*HOW TO COMPLETE THIS TASK*:
Set down all of the data again, character for character.

*SUPPLIED ENTRIES*:

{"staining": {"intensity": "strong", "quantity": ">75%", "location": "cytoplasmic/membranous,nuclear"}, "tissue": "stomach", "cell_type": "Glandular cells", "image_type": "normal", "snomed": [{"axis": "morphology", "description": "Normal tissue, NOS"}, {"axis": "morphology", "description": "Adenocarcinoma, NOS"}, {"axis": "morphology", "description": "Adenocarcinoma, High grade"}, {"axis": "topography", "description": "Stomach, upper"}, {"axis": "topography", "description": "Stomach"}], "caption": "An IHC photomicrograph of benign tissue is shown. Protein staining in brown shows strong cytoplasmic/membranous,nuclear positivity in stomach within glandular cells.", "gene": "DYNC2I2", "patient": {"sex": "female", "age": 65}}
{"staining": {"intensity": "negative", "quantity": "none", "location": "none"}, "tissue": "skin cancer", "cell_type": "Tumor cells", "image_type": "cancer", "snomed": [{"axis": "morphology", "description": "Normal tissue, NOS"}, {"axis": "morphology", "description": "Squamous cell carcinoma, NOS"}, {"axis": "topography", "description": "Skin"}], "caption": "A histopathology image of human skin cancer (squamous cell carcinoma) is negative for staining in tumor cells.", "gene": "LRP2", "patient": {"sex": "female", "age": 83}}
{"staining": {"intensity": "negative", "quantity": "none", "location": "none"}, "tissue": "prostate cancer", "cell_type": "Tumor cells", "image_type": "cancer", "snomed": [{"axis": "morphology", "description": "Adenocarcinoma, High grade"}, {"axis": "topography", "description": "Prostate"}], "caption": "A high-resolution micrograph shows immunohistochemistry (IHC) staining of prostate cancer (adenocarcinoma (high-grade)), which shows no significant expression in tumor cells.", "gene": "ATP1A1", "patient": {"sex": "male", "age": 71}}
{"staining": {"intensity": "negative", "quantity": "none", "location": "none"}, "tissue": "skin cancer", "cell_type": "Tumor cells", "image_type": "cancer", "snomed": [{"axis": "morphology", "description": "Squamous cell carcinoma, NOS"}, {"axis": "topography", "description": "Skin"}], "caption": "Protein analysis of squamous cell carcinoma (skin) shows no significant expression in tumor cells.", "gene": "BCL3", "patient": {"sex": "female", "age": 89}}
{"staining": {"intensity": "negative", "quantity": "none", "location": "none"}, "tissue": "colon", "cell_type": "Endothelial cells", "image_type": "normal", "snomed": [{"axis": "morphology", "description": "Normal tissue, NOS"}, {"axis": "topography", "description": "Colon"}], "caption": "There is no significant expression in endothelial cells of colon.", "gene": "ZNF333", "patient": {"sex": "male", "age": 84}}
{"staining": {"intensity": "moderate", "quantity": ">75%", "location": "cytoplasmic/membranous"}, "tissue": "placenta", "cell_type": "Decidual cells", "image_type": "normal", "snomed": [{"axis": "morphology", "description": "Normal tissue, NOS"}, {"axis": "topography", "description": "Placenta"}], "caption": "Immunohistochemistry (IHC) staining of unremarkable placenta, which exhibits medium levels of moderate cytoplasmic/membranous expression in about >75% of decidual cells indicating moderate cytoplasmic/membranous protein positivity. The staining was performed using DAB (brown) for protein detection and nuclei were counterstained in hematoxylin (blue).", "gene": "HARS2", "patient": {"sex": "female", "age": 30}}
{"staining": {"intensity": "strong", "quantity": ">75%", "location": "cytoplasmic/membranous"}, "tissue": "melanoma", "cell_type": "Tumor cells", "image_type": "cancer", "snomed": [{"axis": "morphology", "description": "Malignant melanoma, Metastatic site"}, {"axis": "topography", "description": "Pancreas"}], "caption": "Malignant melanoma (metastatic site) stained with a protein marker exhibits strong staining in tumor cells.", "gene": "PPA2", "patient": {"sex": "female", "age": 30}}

*ANSWER TO THE EXERCISE*:
{"staining": {"intensity": "strong", "quantity": ">75%", "location": "cytoplasmic/membranous,nuclear"}, "tissue": "stomach", "cell_type": "Glandular cells", "image_type": "normal", "snomed": [{"axis": "morphology", "description": "Normal tissue, NOS"}, {"axis": "morphology", "description": "Adenocarcinoma, NOS"}, {"axis": "morphology", "description": "Adenocarcinoma, High grade"}, {"axis": "topography", "description": "Stomach, upper"}, {"axis": "topography", "description": "Stomach"}], "caption": "An IHC photomicrograph of benign tissue is shown. Protein staining in brown shows strong cytoplasmic/membranous,nuclear positivity in stomach within glandular cells.", "gene": "DYNC2I2", "patient": {"sex": "female", "age": 65}}
{"staining": {"intensity": "negative", "quantity": "none", "location": "none"}, "tissue": "skin cancer", "cell_type": "Tumor cells", "image_type": "cancer", "snomed": [{"axis": "morphology", "description": "Normal tissue, NOS"}, {"axis": "morphology", "description": "Squamous cell carcinoma, NOS"}, {"axis": "topography", "description": "Skin"}], "caption": "A histopathology image of human skin cancer (squamous cell carcinoma) is negative for staining in tumor cells.", "gene": "LRP2", "patient": {"sex": "female", "age": 83}}
{"staining": {"intensity": "negative", "quantity": "none", "location": "none"}, "tissue": "prostate cancer", "cell_type": "Tumor cells", "image_type": "cancer", "snomed": [{"axis": "morphology", "description": "Adenocarcinoma, High grade"}, {"axis": "topography", "description": "Prostate"}], "caption": "A high-resolution micrograph shows immunohistochemistry (IHC) staining of prostate cancer (adenocarcinoma (high-grade)), which shows no significant expression in tumor cells.", "gene": "ATP1A1", "patient": {"sex": "male", "age": 71}}
{"staining": {"intensity": "negative", "quantity": "none", "location": "none"}, "tissue": "skin cancer", "cell_type": "Tumor cells", "image_type": "cancer", "snomed": [{"axis": "morphology", "description": "Squamous cell carcinoma, NOS"}, {"axis": "topography", "description": "Skin"}], "caption": "Protein analysis of squamous cell carcinoma (skin) shows no significant expression in tumor cells.", "gene": "BCL3", "patient": {"sex": "female", "age": 89}}
{"staining": {"intensity": "negative", "quantity": "none", "location": "none"}, "tissue": "colon", "cell_type": "Endothelial cells", "image_type": "normal", "snomed": [{"axis": "morphology", "description": "Normal tissue, NOS"}, {"axis": "topography", "description": "Colon"}], "caption": "There is no significant expression in endothelial cells of colon.", "gene": "ZNF333", "patient": {"sex": "male", "age": 84}}
{"staining": {"intensity": "moderate", "quantity": ">75%", "location": "cytoplasmic/membranous"}, "tissue": "placenta", "cell_type": "Decidual cells", "image_type": "normal", "snomed": [{"axis": "morphology", "description": "Normal tissue, NOS"}, {"axis": "topography", "description": "Placenta"}], "caption": "Immunohistochemistry (IHC) staining of unremarkable placenta, which exhibits medium levels of moderate cytoplasmic/membranous expression in about >75% of decidual cells indicating moderate cytoplasmic/membranous protein positivity. The staining was performed using DAB (brown) for protein detection and nuclei were counterstained in hematoxylin (blue).", "gene": "HARS2", "patient": {"sex": "female", "age": 30}}
{"staining": {"intensity": "strong", "quantity": ">75%", "location": "cytoplasmic/membranous"}, "tissue": "melanoma", "cell_type": "Tumor cells", "image_type": "cancer", "snomed": [{"axis": "morphology", "description": "Malignant melanoma, Metastatic site"}, {"axis": "topography", "description": "Pancreas"}], "caption": "Malignant melanoma (metastatic site) stained with a protein marker exhibits strong staining in tumor cells.", "gene": "PPA2", "patient": {"sex": "female", "age": 30}}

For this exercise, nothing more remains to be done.